> [THE REQUEST]
Name every constant declared with `let` in the forum thread on ML Kit and SwiftUI whose name ends in "Scaled".

> [DOCUMENT EXTRACT]
------------------------------------------------------------------------

Group Group Group Group Group Group Group Group Group

Use ML Kit Firebase with SwiftUI

I had a look at ML Kit with Firebase recently and found this Tutorial:
https://www.raywenderlich.com/6565-ml-kit-tutorial-for-ios-recognizing-text-in-images

I wonder if anyone tried to replicate it with SwiftUI or if there are any sample projects out there.
I found some for the Vision framework by Apple but the ones for using Firebase were all using UIKit.

1 Like

This is the solution I tried but it did not work - I believe that the size of the UImage I get by image.size does not match the size of the image that is used by Firebase. But maybe someone else has an idea how to solve this?

The result...

So this is the view which does the calculation:

struct ImageScanned: View {
    var image: UIImage
    @Binding var rectangles: [DetectedRectangle]
    @State var viewSize: CGSize = .zero

    var body: some View {
        // TODO: fix scaling
        ZStack {
            Image(uiImage: image)
                .resizable()
                .aspectRatio(CGSize(width: image.size.width, height: image.size.height), contentMode: .fill)
                .overlay(
                    GeometryReader { geometry in
                        ZStack {
                            ForEach(self.transformRectangles(geometry: geometry)) { rect in
                                DetectedRectangleView(rectangle: rect)
                            }
                        }
                    }
                )
        }
    }

    private func transformRectangles(geometry: GeometryProxy) -> [DetectedRectangle] {
        var rectangles: [DetectedRectangle] = []

        let viewSize = geometry.frame(in: .global).size

        // 2
        let resolutionView = viewSize.width / viewSize.height
        let resolutionImage = self.image.size.width / self.image.size.height

        // 3
        var scale: CGFloat
        if resolutionView > resolutionImage {
          scale = viewSize.height / self.image.size.height
        } else {
          scale = viewSize.width / self.image.size.width
        }

        for rect in self.rectangles {

            // 4
            let featureWidthScaled = rect.width * scale
            let featureHeightScaled = rect.height * scale

            // 5
            let imageWidthScaled = rect.width * scale
            let imageHeightScaled = rect.height * scale
            let imagePointXScaled = (viewSize.width - imageWidthScaled) / 2
            let imagePointYScaled = (viewSize.height - imageHeightScaled) / 2

            // 6
            let featurePointXScaled = imagePointXScaled + rect.x * scale
            let featurePointYScaled = imagePointYScaled + rect.y * scale

            rectangles.append(DetectedRectangle(width: featureWidthScaled,
                                                height: featureHeightScaled,
                                                x: featurePointXScaled,
                                                y: featurePointYScaled))

------------------------------------------------------------------------

> [PROVIDED RECORDS]
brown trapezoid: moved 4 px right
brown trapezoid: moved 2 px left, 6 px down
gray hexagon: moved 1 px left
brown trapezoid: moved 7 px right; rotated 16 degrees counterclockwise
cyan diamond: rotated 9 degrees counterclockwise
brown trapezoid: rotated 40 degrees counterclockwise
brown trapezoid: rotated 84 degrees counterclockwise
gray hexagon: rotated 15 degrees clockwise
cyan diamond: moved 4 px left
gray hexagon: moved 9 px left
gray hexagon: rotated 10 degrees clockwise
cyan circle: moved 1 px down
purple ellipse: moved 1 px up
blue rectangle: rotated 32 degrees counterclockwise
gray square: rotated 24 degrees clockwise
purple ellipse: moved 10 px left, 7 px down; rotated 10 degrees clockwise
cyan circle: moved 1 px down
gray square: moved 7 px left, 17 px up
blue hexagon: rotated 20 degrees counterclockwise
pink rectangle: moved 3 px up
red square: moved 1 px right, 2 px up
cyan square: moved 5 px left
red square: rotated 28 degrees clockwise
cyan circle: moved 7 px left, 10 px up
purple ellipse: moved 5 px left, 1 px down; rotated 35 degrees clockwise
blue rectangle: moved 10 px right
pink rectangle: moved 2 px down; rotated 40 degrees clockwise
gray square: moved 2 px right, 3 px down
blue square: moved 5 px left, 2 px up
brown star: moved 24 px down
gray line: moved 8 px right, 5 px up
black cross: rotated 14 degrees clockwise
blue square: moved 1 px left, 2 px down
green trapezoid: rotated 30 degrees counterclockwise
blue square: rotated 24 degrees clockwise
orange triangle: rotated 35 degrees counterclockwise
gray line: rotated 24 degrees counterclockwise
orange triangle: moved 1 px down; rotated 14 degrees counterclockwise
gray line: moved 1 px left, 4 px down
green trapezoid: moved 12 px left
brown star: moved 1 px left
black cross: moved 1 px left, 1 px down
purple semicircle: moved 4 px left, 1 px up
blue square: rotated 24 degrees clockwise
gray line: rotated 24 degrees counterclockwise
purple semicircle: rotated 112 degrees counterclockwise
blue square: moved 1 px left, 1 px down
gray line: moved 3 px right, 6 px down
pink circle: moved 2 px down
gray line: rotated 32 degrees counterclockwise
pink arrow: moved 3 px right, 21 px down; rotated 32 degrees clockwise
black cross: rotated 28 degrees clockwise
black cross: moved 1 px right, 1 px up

------------------------------------------------------------------------

> [RESPONSE TO THE TASK]
featureWidthScaled, featureHeightScaled, imageWidthScaled, imageHeightScaled, imagePointXScaled, imagePointYScaled, featurePointXScaled, featurePointYScaled